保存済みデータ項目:

● ● ● ● ●

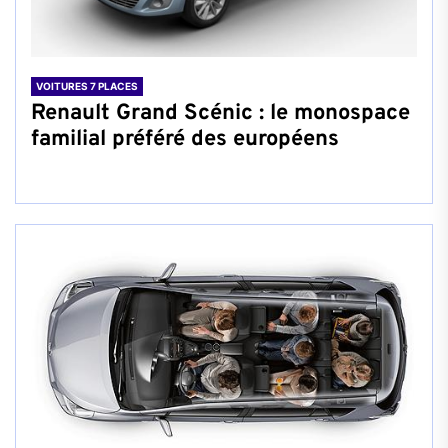
VOITURES 7 PLACES
Renault Grand Scénic : le monospace
familial préféré des européens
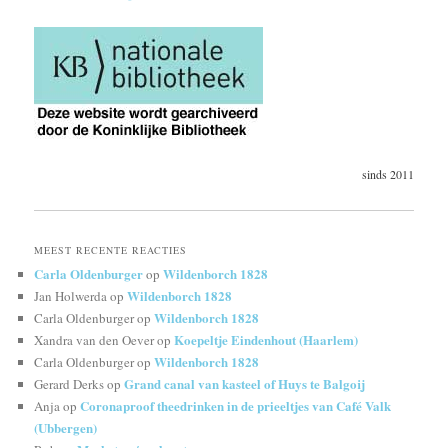
sinds 2011
MEEST RECENTE REACTIES
Carla Oldenburger
Wildenborch 1828
op
Wildenborch 1828
Jan Holwerda
op
Wildenborch 1828
Carla Oldenburger
op
Koepeltje Eindenhout (Haarlem)
Xandra van den Oever
op
Wildenborch 1828
Carla Oldenburger
op
Grand canal van kasteel of Huys te Balgoij
Gerard Derks
op
Coronaproof theedrinken in de prieeltjes van Café Valk
Anja
op
(Ubbergen)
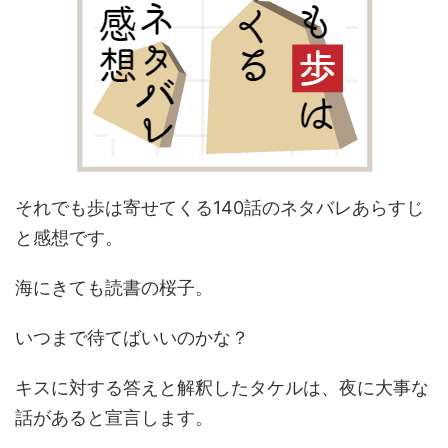
それでも歩は寄せてくる140話のネタバレあらすじ
と感想です。
海にきても読書の桜子。
いつまで待てばいいのかな？
キスに対する答えと解釈したタケルは、夜に大事な
話があると宣言します。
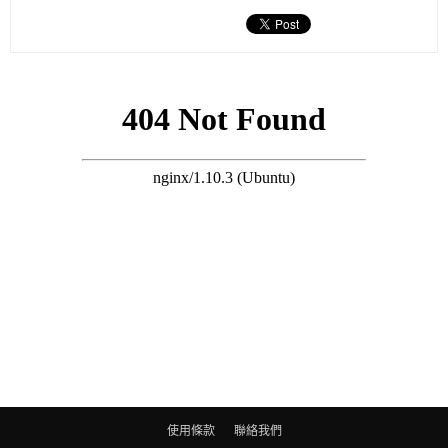
使用條款
聯絡我們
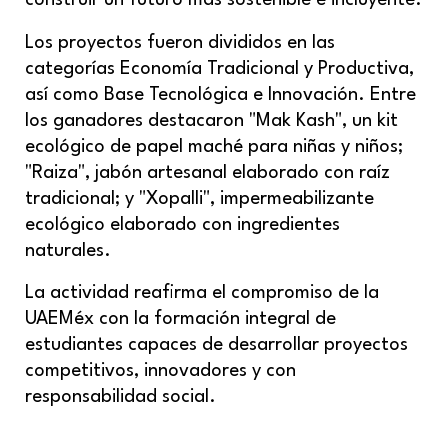
Los proyectos fueron divididos en las
categorías Economía Tradicional y Productiva,
así como Base Tecnológica e Innovación. Entre
los ganadores destacaron "Mak Kash", un kit
ecológico de papel maché para niñas y niños;
"Raiza", jabón artesanal elaborado con raíz
tradicional; y "Xopalli", impermeabilizante
ecológico elaborado con ingredientes
naturales.
La actividad reafirma el compromiso de la
UAEMéx con la formación integral de
estudiantes capaces de desarrollar proyectos
competitivos, innovadores y con
responsabilidad social.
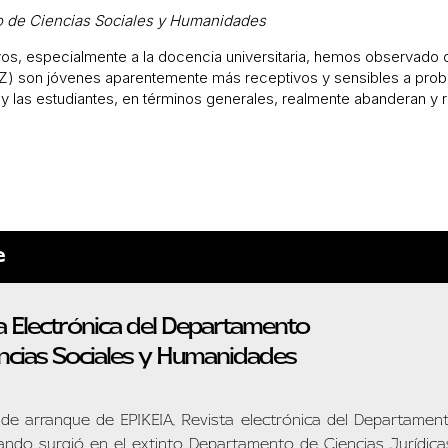
to de Ciencias Sociales y Humanidades
os, especialmente a la docencia universitaria, hemos observado 
) son jóvenes aparentemente más receptivos y sensibles a problem
 y las estudiantes, en términos generales, realmente abanderan y 
e
a Electrónica del Departamento
ncias Sociales y Humanidades
 de arranque de EPIKEIA, Revista electrónica del Departament
ndo surgió en el extinto Departamento de Ciencias Jurídicas,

● ● ● ● ●

- _解決すべき課題_: 上記の全項目に含まれるテキスト行を、一字一句変えずに複製してください。画像は出力から除外すること。

- _解答_:
VOITURES 7 PLACES
Renault Grand Scénic : le monospace
familial préféré des européens
sinds 2011
MEEST RECENTE REACTIES
Carla Oldenburger
Wildenborch 1828
op
Wildenborch 1828
Jan Holwerda
op
Wildenborch 1828
Carla Oldenburger
op
Koepeltje Eindenhout (Haarlem)
Xandra van den Oever
op
Wildenborch 1828
Carla Oldenburger
op
Grand canal van kasteel of Huys te Balgoij
Gerard Derks
op
Coronaproof theedrinken in de prieeltjes van Café Valk
Anja
op
(Ubbergen)
それでも歩は寄せてくる140話のネタバレあらすじ
と感想です。
海にきても読書の桜子。
いつまで待てばいいのかな？
キスに対する答えと解釈したタケルは、夜に大事な
話があると宣言します。
使用條款
聯絡我們
Los proyectos fueron divididos en las
categorías Economía Tradicional y Productiva,
así como Base Tecnológica e Innovación. Entre
los ganadores destacaron "Mak Kash", un kit
ecológico de papel maché para niñas y niños;
"Raiza", jabón artesanal elaborado con raíz
tradicional; y "Xopalli", impermeabilizante
ecológico elaborado con ingredientes
naturales.
La actividad reafirma el compromiso de la
UAEMéx con la formación integral de
estudiantes capaces de desarrollar proyectos
competitivos, innovadores y con
responsabilidad social.
to de Ciencias Sociales y Humanidades
os, especialmente a la docencia universitaria, hemos observado 
) son jóvenes aparentemente más receptivos y sensibles a problem
 y las estudiantes, en términos generales, realmente abanderan y 
e
a Electrónica del Departamento
ncias Sociales y Humanidades
 de arranque de EPIKEIA, Revista electrónica del Departament
ndo surgió en el extinto Departamento de Ciencias Jurídicas,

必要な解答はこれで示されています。